Oh, there's more plot; a Klingon ship meets the Enterprise and demands that Korris and Konmel be handed over for trial and execution. Yar and a security team arrest the two, and Yar nearly creates a scene when Korris encounters a young child before being taken into custody. Yar assumes a hostage situation (I understand being cautious, but the woman goes into every situation expecting the worst, and she often takes steps to ensure those expectations aren't disappointed), and Worf has to explain to her that Klingons don't take hostages. Again, Korris is a criminal, but he's sympathetic and he has a code of honor to follow.

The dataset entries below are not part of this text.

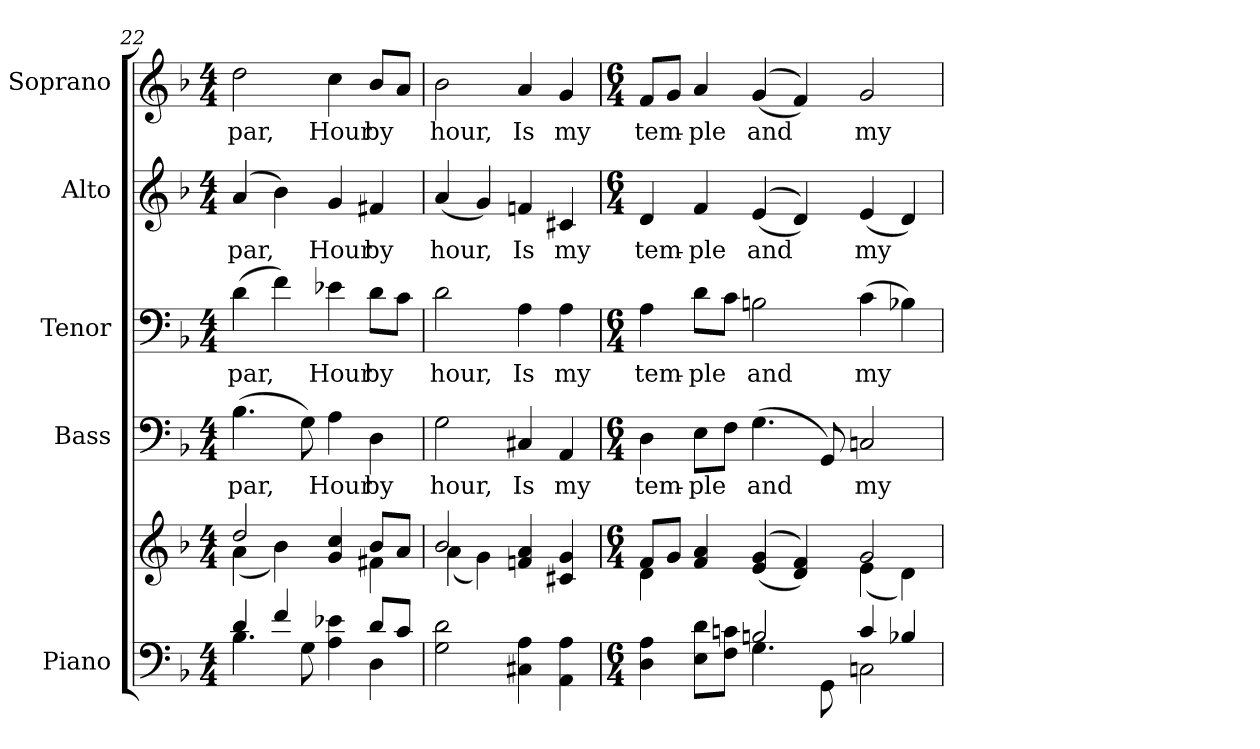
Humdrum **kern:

**kern	**kern	**kern	**text	**kern	**text	**kern	**text	**kern	**text
*part5	*part5	*part4	*part4	*part3	*part3	*part2	*part2	*part1	*part1
*staff6	*staff5	*staff4	*staff4	*staff3	*staff3	*staff2	*staff2	*staff1	*staff1
*I"Piano	*	*I"Bass	*	*I"Tenor	*	*I"Alto	*	*I"Soprano	*
*I'Pno.	*	*I'B.	*	*I'T.	*	*I'A.	*	*I'S.	*
*clefF4	*clefG2	*clefF4	*	*clefF4	*	*clefG2	*	*clefG2	*
*k[b-]	*k[b-]	*k[b-]	*	*k[b-]	*	*k[b-]	*	*k[b-]	*
*F:	*F:	*F:	*	*F:	*	*F:	*	*F:	*
*M4/4	*M4/4	*M4/4	*	*M4/4	*	*M4/4	*	*M4/4	*
=22	=22	=22	=22	=22	=22	=22	=22	=22	=22
*^	*^	*	*	*	*	*	*	*	*
!	!	!	!	!	!LO:LY:b:color=#000000	!	!	!	!	!	!
!	!	!	!	!	!	!	!LO:LY:b:color=#000000	!	!	!	!
!	!	!	!	!	!	!	!	!	!LO:LY:b:color=#000000	!	!
!	!	!	!	!	!	!	!	!	!	!	!LO:LY:b:color=#000000
4di/	4.B-i\	2ddi/	(4ai\	(4.B-i\	par,	(4di\	par,	(4ai/	par,	2ddi\	par,
4fi/	.	.	4b-i\)	.	.	4fi\)	.	4b-i\)	.	.	.
.	8Gi\	.	.	8Gi\)	.	.	.	.	.	.	.
!	!	!	!	!	!LO:LY:b:color=#000000	!	!	!	!	!	!
!	!	!	!	!	!	!	!LO:LY:b:color=#000000	!	!	!	!
!	!	!	!	!	!	!	!	!	!LO:LY:b:color=#000000	!	!
!	!	!	!	!	!	!	!	!	!	!	!LO:LY:b:color=#000000
4Ai\ 4e-Xi	4ryy	4gi/ 4cci	4ryy	4Ai\	Hour	4e-Xi\	Hour	4gi/	Hour	4cci\	Hour
!	!	!	!	!	!LO:LY:b:color=#000000	!	!	!	!	!	!
!	!	!	!	!	!	!	!LO:LY:b:color=#000000	!	!	!	!
!	!	!	!	!	!	!	!	!	!LO:LY:b:color=#000000	!	!
!	!	!	!	!	!	!	!	!	!	!	!LO:LY:b:color=#000000
8di/L	4Di\	8b-i/L	4f#Xi\	4Di\	by	8di\L	by	4f#Xi/	by	8b-i/L	by
8ci/J	.	8ai/J	.	.	.	8ci\J	.	.	.	8ai/J	.
*v	*v	*	*	*	*	*	*	*	*	*	*
!!LO:PB:g=z
=23	=23	=23	=23	=23	=23	=23	=23	=23	=23	=23
!	!	!	!	!LO:LY:b:color=#000000	!	!	!	!	!	!
!	!	!	!	!	!	!LO:LY:b:color=#000000	!	!	!	!
!	!	!	!	!	!	!	!	!LO:LY:b:color=#000000	!	!
!	!	!	!	!	!	!	!	!	!	!LO:LY:b:color=#000000
2Gi\ 2di	2b-i/	(4ai\	2Gi\	hour,	2di\	hour,	(4ai/	hour,	2b-i\	hour,
.	.	4gi\)	.	.	.	.	4gi/)	.	.	.
!	!	!	!	!LO:LY:b:color=#000000	!	!	!	!	!	!
!	!	!	!	!	!	!LO:LY:b:color=#000000	!	!	!	!
!	!	!	!	!	!	!	!	!LO:LY:b:color=#000000	!	!
!	!	!	!	!	!	!	!	!	!	!LO:LY:b:color=#000000
4C#Xi\ 4Ai	4fni/ 4ai	2ryy	4C#Xi/	Is	4Ai\	Is	4fni/	Is	4ai/	Is
!	!	!	!	!LO:LY:b:color=#000000	!	!	!	!	!	!
!	!	!	!	!	!	!LO:LY:b:color=#000000	!	!	!	!
!	!	!	!	!	!	!	!	!LO:LY:b:color=#000000	!	!
!	!	!	!	!	!	!	!	!	!	!LO:LY:b:color=#000000
4AAi\ 4Ai	4c#Xi/ 4gi	.	4AAi/	my	4Ai\	my	4c#Xi/	my	4gi/	my
=24	=24	=24	=24	=24	=24	=24	=24	=24	=24	=24
*M6/4	*M6/4	*	*M6/4	*	*M6/4	*	*M6/4	*	*M6/4	*
*^	*	*	*	*	*	*	*	*	*	*
!	!	!	!	!	!LO:LY:b:color=#000000	!	!	!	!	!	!
!	!	!	!	!	!	!	!LO:LY:b:color=#000000	!	!	!	!
!	!	!	!	!	!	!	!	!	!LO:LY:b:color=#000000	!	!
!	!	!	!	!	!	!	!	!	!	!	!LO:LY:b:color=#000000
4Di\ 4Ai	2ryy	8fi/L	4di\	4Di\	tem-	4Ai\	tem-	4di/	tem-	8fi/L	tem-
.	.	8gi/J	.	.	.	.	.	.	.	8gi/J	.
!	!	!	!	!	!LO:LY:b:color=#000000	!	!	!	!	!	!
!	!	!	!	!	!	!	!LO:LY:b:color=#000000	!	!	!	!
!	!	!	!	!	!	!	!	!	!LO:LY:b:color=#000000	!	!
!	!	!	!	!	!	!	!	!	!	!	!LO:LY:b:color=#000000
8Ei\ 8diL	.	4fi/ 4ai	4ryy	8Ei\L	-ple	8di\L	-ple	4fi/	-ple	4ai/	-ple
8Fi\ 8cniJ	.	.	.	8Fi\J	.	8ci\J	.	.	.	.	.
!	!	!	!	!	!LO:LY:b:color=#000000	!	!	!	!	!	!
!	!	!	!	!	!	!	!LO:LY:b:color=#000000	!	!	!	!
!	!	!	!	!	!	!	!	!	!LO:LY:b:color=#000000	!	!
!	!	!	!	!	!	!	!	!	!	!	!LO:LY:b:color=#000000
2Bni/	4.Gi\	((4ei/ 4gi	2ryy	(4.Gi\	and	2Bni\	and	((4ei/	and	((4gi/	and
.	.	4di/ 4fi))	.	.	.	.	.	4di/))	.	4fi/))	.
.	8GGi\	.	.	8GGi/)	.	.	.	.	.	.	.
!	!	!	!	!	!LO:LY:b:color=#000000	!	!	!	!	!	!
!	!	!	!	!	!	!	!LO:LY:b:color=#000000	!	!	!	!
!	!	!	!	!	!	!	!	!	!LO:LY:b:color=#000000	!	!
!	!	!	!	!	!	!	!	!	!	!	!LO:LY:b:color=#000000
4ci/	2Cni\	2gi/	(4ei\	2Cni/	my	(4ci\	my	(4ei/	my	2gi/	my
4B-Xi/	.	.	4di\)	.	.	4B-Xi\)	.	4di/)	.	.	.
*v	*v	*	*	*	*	*	*	*	*	*	*
*	*v	*v	*	*	*	*	*	*	*	*
=	=	=	=	=	=	=	=	=	=
*-	*-	*-	*-	*-	*-	*-	*-	*-	*-
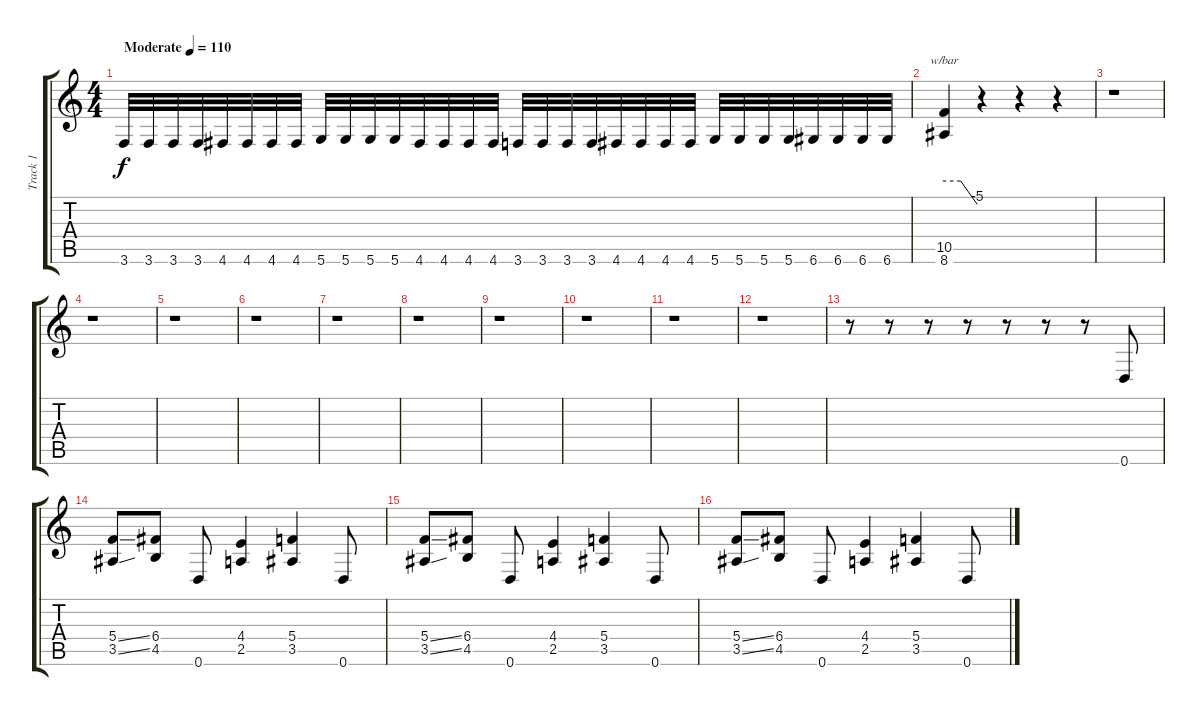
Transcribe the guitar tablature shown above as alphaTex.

\track ("Track 1" "Track 1") {instrument distortionguitar}
\staff {score tabs}
\tuning (D4 A3 F3 C3 G2 D2) {hide}
\ts (4 4)
\tempo (110 "Moderate")
\clef g2
\ks c
3.6.32{dy f instrument distortionguitar} 3.6.32 3.6.32 3.6.32 4.6.32 4.6.32 4.6.32 4.6.32 5.6.32 5.6.32 5.6.32 5.6.32 4.6.32 4.6.32 4.6.32 4.6.32 3.6.32 3.6.32 3.6.32 3.6.32 4.6.32 4.6.32 4.6.32 4.6.32 5.6.32 5.6.32 5.6.32 5.6.32 6.6.32 6.6.32 6.6.32 6.6.32 |
(10.5 8.6).4{tbe (custom default 0 0 30 0 60 -20)} r.4 r.4 r.4 |
r.1 |
r.1 |
r.1 |
r.1 |
r.1 |
r.1 |
r.1 |
r.1 |
r.1 |
r.1 |
r.8 r.8 r.8 r.8 r.8 r.8 r.8 0.6.8 |
(5.4{ss} 3.5{ss}).8 (6.4 4.5).8 0.6.8 (4.4 2.5).4 (5.4 3.5).4 0.6.8 |
(5.4{ss} 3.5{ss}).8 (6.4 4.5).8 0.6.8 (4.4 2.5).4 (5.4 3.5).4 0.6.8 |
(5.4{ss} 3.5{ss}).8 (6.4 4.5).8 0.6.8 (4.4 2.5).4 (5.4 3.5).4 0.6.8
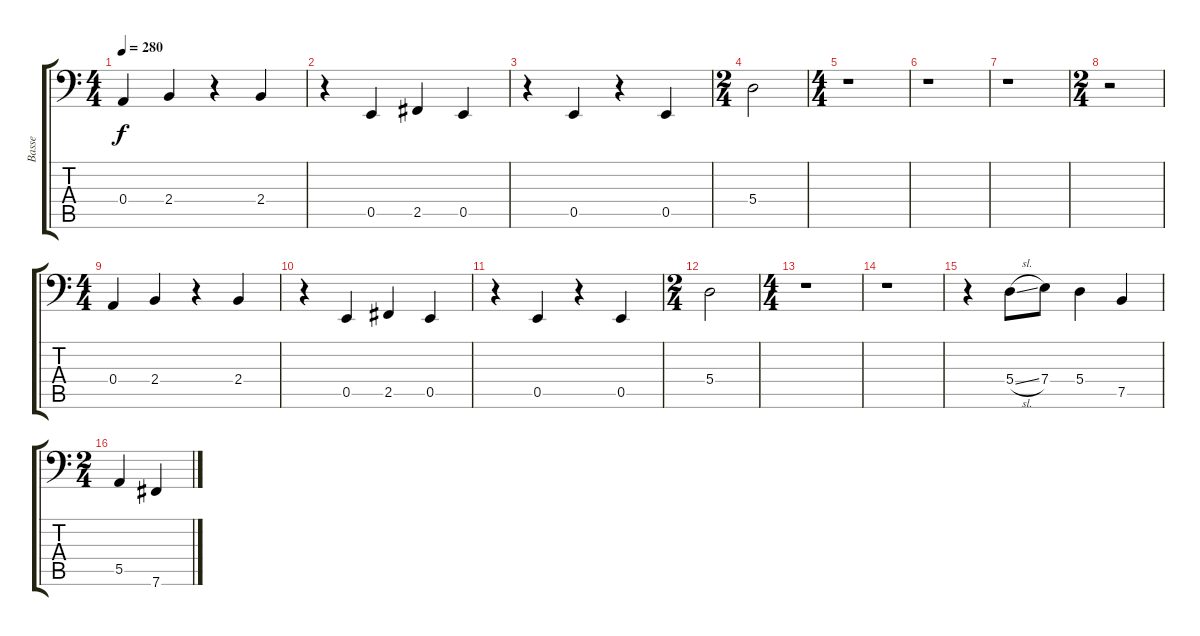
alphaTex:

\track ("Basse" "Basse") {instrument electricbassfinger}
\staff {score tabs}
\tuning (C3 G2 D2 A1 E1 B0) {hide}
\ts (4 4)
\tempo 280
\clef f4
\ks c
0.4.4{dy f} 2.4.4 r.4 2.4.4 |
r.4 0.5.4 2.5.4 0.5.4 |
r.4 0.5.4 r.4 0.5.4 |
\ts (2 4)
5.4.2 |
\ts (4 4)
r.1 |
r.1 |
r.1 |
\ts (2 4)
r.2 |
\ts (4 4)
0.4.4 2.4.4 r.4 2.4.4 |
r.4 0.5.4 2.5.4 0.5.4 |
r.4 0.5.4 r.4 0.5.4 |
\ts (2 4)
5.4.2 |
\ts (4 4)
r.1 |
r.1 |
r.4 5.4{sl}.8 7.4.8 5.4.4 7.5.4 |
\ts (2 4)
5.5.4 7.6.4
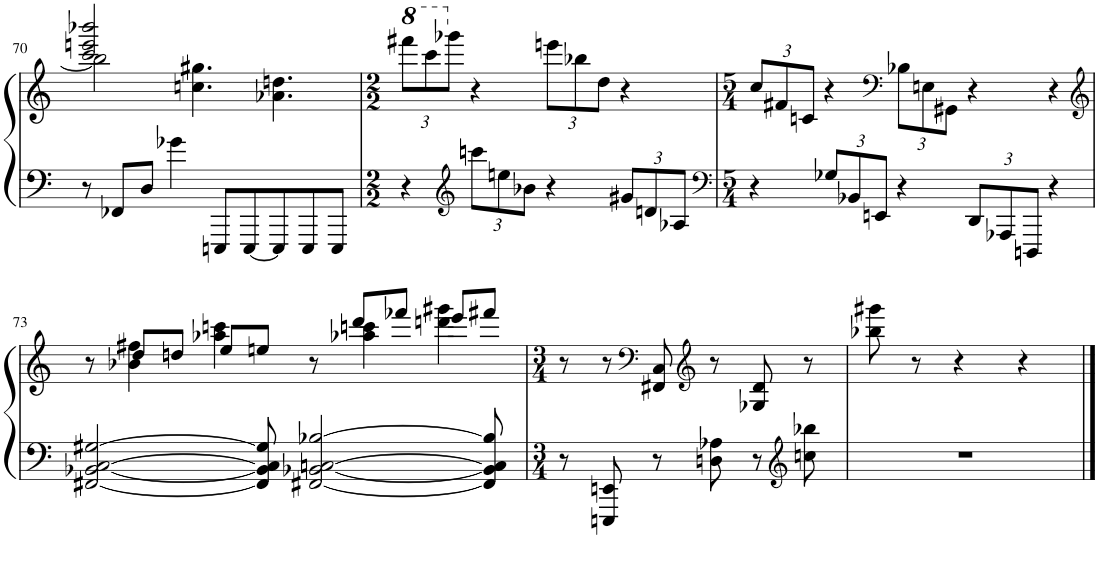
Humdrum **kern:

**kern	**kern
*part1	*part1
*staff2	*staff1
*I"Piano	*
*I'Pno.	*
!!LO:PB:g=z
*clefF4	*clefG2
*k[]	*k[]
*M5/4	*M5/4
=70	=70
*	*^
8r	2ccc/ 2eeen/ 2bbb-X/	2bb-\]
8FF-X/L	.	.
8D/J	.	.
4g-X\	.	.
.	4.ccn\ 4.gg#X\	2.ryy
8EEEn/L	.	.
[8EEE/	.	.
8EEE/]	4.a-X\ 4.ddn\	.
8EEE/	.	.
8EEE/J	.	.
*	*v	*v
=71	=71
*M2/2	*M2/2
*	*8va
*	*Xbrackettup
4r	12ffff#X\L
.	12cccc\
*	*X8va
.	12ggg-X\J
*clefG2	*
*Xbrackettup	*
12cccn\L	4r
12een\	.
12b-X\J	.
4r	12eeen\L
.	12bb-X\
.	12dd\J
12g#X/L	4r
12dn/	.
12A-X/J	.
=72	=72
*clefF4	*
*M5/4	*M5/4
4r	12cc/L
.	12f#X/
.	12cn/J
12G-X/L	4r
12BB-X/	.
12EEn/J	.
*	*clefF4
4r	12B-X\L
.	12En\
.	12GG#X\J
12DD/L	4r
12AAA-X/	.
12DDDn/J	.
4r	4r
!!LO:LB:g=z
=73	=73
*	*clefG2
*	*^
[2FF#X/ [2BB-X/ [2C/ [2G#X/	8r	8ryy
.	8dd/L	4b-X\ 4ff#X\
.	8ddn/J	.
.	8ee/L	4aa-X\ 4cccn\
8FF#/] 8BB-/] 8C/] 8G#/]	8een/J	.
[2FF#X/ [2BB-X/ [2Cn/ [2B-X/	8r	8ryy
.	8ddd/L	4aa-X\ 4cccn\
.	8fff-X/J	.
.	8eee/L	4dddn\ 4ggg#X\
8FF#/] 8BB-/] 8C/] 8B-/]	8fff#X/J	.
*	*v	*v
=74	=74
*M3/4	*M3/4
8r	8r
8EEEn/ 8EEn/	8r
*	*clefF4
8r	8FF#X/ 8C/
*	*clefG2
8Dn\ 8A-X\	8r
8r	8G-X/ 8d/
*clefG2	*
8ccn\ 8bb-X\	8r
=75	=75
2.r	8bb-X\ 8ggg#X\
.	8r
.	4r
.	4r
==	==
*-	*-
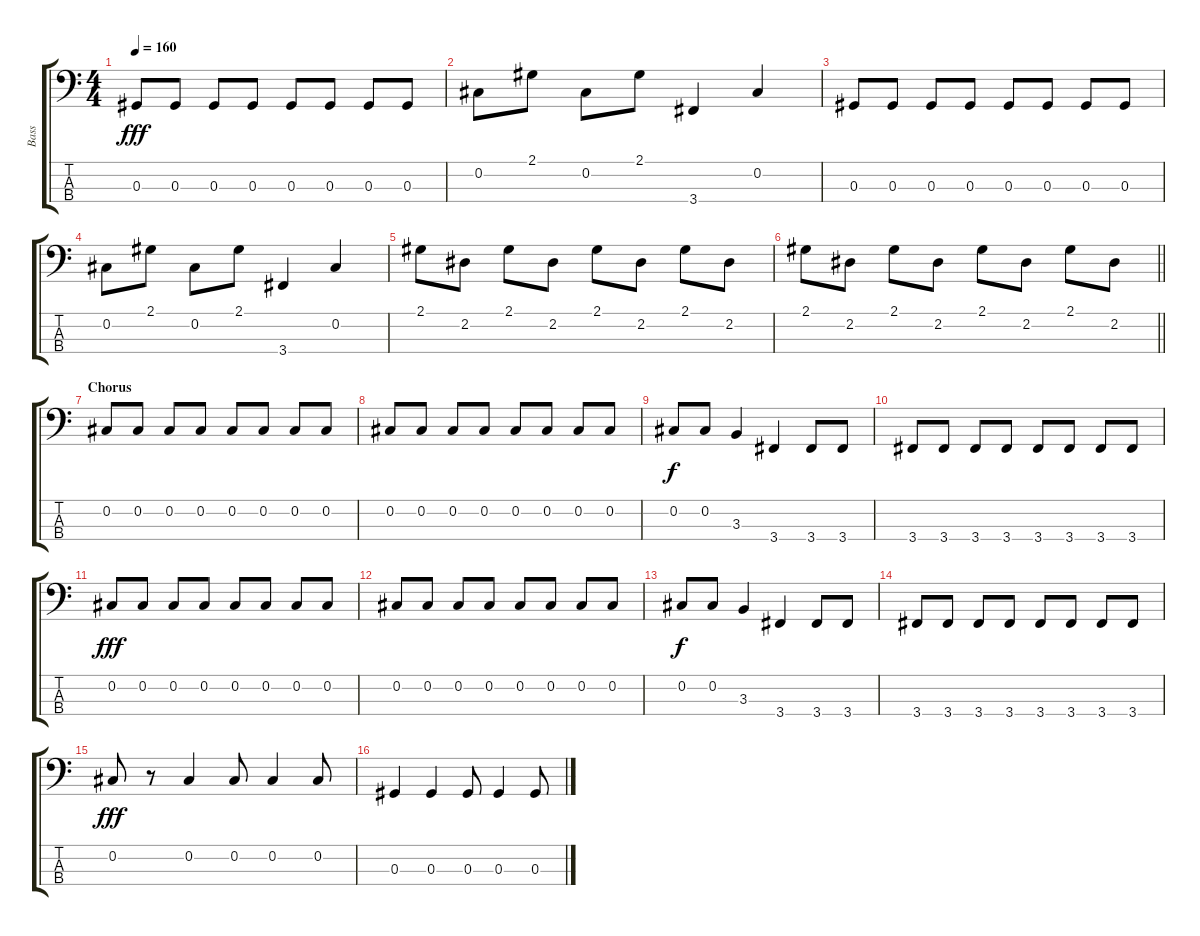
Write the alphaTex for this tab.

\track ("Bass" "Bass") {instrument electricbasspick}
\staff {score tabs}
\tuning (Gb2 Db2 Ab1 Eb1) {hide}
\ts (4 4)
\tempo 160
\clef f4
\ks c
0.3.8{dy fff} 0.3.8 0.3.8 0.3.8 0.3.8 0.3.8 0.3.8 0.3.8 |
0.2.8 2.1.8 0.2.8 2.1.8 3.4.4 0.2.4 |
0.3.8 0.3.8 0.3.8 0.3.8 0.3.8 0.3.8 0.3.8 0.3.8 |
0.2.8 2.1.8 0.2.8 2.1.8 3.4.4 0.2.4 |
2.1.8 2.2.8 2.1.8 2.2.8 2.1.8 2.2.8 2.1.8 2.2.8 |
\barLineRight lightlight
2.1.8 2.2.8 2.1.8 2.2.8 2.1.8 2.2.8 2.1.8 2.2.8 |
\section ("" "Chorus")
0.2.8 0.2.8 0.2.8 0.2.8 0.2.8 0.2.8 0.2.8 0.2.8 |
0.2.8 0.2.8 0.2.8 0.2.8 0.2.8 0.2.8 0.2.8 0.2.8 |
0.2.8{dy f} 0.2.8 3.3.4 3.4.4 3.4.8 3.4.8 |
3.4.8 3.4.8 3.4.8 3.4.8 3.4.8 3.4.8 3.4.8 3.4.8 |
0.2.8{dy fff} 0.2.8 0.2.8 0.2.8 0.2.8 0.2.8 0.2.8 0.2.8 |
0.2.8 0.2.8 0.2.8 0.2.8 0.2.8 0.2.8 0.2.8 0.2.8 |
0.2.8{dy f} 0.2.8 3.3.4 3.4.4 3.4.8 3.4.8 |
3.4.8 3.4.8 3.4.8 3.4.8 3.4.8 3.4.8 3.4.8 3.4.8 |
0.2.8{dy fff} r.8 0.2.4 0.2.8 0.2.4 0.2.8 |
0.3.4 0.3.4 0.3.8 0.3.4 0.3.8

It would've been much easier to just make him an outright psychopath, but this is much more compelling, and it means that when Korris finally dies, and Worf repeats the funeral ritual, the sense of loss feels earned.

Grade: B+

Stray Observations:

  • Picard really reads the riot act to Mandl and his team of misfits. "Tell them about the pattern in the sand." "Oh yes, do tell us." (Can't really convey it in text, but it was very funny on screen.)
  • I want to start a punk band and I want to name it Ugly Bags Of Mostly Water. Who's with me?
  • "It's a good thing you're cute, Wesley, or you could really be obnoxious." Okay, I'm beginning to see my problem with the character, then. (Also, "She thinks I'm cuuuuuuuute!")
  • "They are warning the dead, sir. Beware: a Klingon warrior is about to arrive." Hell. Yes.